* INFORMATION SUPPLIED
+ + + +

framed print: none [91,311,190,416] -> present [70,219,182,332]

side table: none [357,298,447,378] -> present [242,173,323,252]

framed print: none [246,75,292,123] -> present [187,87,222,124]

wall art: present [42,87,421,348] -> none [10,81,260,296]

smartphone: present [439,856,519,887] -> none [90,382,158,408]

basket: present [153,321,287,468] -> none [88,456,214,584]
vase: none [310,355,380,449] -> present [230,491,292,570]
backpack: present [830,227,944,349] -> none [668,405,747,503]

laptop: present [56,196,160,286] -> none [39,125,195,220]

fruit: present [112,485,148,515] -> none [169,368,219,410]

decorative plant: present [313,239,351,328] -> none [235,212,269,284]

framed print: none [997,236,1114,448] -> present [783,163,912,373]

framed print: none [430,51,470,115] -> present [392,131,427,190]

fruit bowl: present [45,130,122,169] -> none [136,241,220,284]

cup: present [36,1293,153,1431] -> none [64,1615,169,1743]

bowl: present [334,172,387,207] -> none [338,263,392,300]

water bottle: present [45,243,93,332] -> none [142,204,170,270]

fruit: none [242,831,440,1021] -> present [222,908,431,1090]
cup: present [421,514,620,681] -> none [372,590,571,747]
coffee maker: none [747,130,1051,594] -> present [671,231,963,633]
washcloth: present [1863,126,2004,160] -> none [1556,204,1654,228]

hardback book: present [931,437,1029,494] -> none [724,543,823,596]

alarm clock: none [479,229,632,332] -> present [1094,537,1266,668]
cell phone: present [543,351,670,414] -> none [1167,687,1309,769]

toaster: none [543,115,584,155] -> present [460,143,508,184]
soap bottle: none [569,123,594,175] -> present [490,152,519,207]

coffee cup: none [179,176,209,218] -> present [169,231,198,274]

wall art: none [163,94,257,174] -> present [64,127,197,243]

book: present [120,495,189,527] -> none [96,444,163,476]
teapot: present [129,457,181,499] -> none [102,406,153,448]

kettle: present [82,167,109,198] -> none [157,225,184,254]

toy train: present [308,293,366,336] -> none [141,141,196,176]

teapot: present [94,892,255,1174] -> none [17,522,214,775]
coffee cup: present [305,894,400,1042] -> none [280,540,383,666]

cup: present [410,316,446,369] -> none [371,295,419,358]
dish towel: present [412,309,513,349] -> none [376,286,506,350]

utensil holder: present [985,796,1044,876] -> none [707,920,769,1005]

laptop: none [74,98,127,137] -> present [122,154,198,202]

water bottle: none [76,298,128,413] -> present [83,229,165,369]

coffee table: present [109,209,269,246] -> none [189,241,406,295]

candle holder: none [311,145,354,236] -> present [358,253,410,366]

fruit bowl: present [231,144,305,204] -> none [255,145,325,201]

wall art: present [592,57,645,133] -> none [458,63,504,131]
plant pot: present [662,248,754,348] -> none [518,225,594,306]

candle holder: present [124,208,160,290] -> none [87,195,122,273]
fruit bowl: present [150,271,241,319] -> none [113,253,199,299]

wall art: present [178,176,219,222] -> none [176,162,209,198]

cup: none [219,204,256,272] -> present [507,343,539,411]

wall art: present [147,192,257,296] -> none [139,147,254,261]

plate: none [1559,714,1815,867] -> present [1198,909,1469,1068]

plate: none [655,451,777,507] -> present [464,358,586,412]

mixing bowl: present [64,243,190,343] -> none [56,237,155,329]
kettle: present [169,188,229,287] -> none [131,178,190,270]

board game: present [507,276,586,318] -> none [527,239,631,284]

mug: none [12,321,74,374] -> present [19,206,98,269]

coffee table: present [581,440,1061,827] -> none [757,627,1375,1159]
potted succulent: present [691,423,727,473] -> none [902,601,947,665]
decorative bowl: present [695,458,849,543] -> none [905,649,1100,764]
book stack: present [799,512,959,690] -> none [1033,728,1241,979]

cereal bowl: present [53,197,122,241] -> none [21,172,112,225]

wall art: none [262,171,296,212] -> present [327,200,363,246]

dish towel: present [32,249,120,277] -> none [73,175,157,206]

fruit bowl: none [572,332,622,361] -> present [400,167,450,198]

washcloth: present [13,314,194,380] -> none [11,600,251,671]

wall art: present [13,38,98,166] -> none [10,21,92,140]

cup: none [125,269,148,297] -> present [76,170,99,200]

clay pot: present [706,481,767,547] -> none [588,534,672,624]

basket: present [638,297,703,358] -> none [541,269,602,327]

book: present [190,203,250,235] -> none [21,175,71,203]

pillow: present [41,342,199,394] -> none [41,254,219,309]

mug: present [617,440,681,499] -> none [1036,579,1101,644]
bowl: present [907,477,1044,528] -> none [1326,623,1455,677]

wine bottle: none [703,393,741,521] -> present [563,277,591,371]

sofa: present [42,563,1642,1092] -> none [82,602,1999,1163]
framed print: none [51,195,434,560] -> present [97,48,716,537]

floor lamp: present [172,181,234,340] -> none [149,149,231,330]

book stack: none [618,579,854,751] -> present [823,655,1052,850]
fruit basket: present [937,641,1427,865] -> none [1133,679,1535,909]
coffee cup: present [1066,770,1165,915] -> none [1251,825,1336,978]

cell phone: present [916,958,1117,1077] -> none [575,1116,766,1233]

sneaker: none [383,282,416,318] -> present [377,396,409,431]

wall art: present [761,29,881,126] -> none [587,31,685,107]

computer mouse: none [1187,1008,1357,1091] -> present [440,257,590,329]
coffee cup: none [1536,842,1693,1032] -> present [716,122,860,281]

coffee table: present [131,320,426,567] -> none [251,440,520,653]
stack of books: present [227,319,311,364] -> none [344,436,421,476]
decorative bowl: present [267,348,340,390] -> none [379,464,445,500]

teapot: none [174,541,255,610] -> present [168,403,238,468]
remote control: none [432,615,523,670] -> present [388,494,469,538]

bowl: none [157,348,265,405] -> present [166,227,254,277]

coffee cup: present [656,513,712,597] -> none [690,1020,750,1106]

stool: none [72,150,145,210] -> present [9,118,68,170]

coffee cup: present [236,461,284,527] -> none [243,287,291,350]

+ + + +

* EXERCISE AIM
Everything from the line containing "fruit basket: present" to the last line of the entries above should be quoted exactly, and only that.

* WRITTEN RESPONSE
fruit basket: present [937,641,1427,865] -> none [1133,679,1535,909]
coffee cup: present [1066,770,1165,915] -> none [1251,825,1336,978]

cell phone: present [916,958,1117,1077] -> none [575,1116,766,1233]

sneaker: none [383,282,416,318] -> present [377,396,409,431]

wall art: present [761,29,881,126] -> none [587,31,685,107]

computer mouse: none [1187,1008,1357,1091] -> present [440,257,590,329]
coffee cup: none [1536,842,1693,1032] -> present [716,122,860,281]

coffee table: present [131,320,426,567] -> none [251,440,520,653]
stack of books: present [227,319,311,364] -> none [344,436,421,476]
decorative bowl: present [267,348,340,390] -> none [379,464,445,500]

teapot: none [174,541,255,610] -> present [168,403,238,468]
remote control: none [432,615,523,670] -> present [388,494,469,538]

bowl: none [157,348,265,405] -> present [166,227,254,277]

coffee cup: present [656,513,712,597] -> none [690,1020,750,1106]

stool: none [72,150,145,210] -> present [9,118,68,170]

coffee cup: present [236,461,284,527] -> none [243,287,291,350]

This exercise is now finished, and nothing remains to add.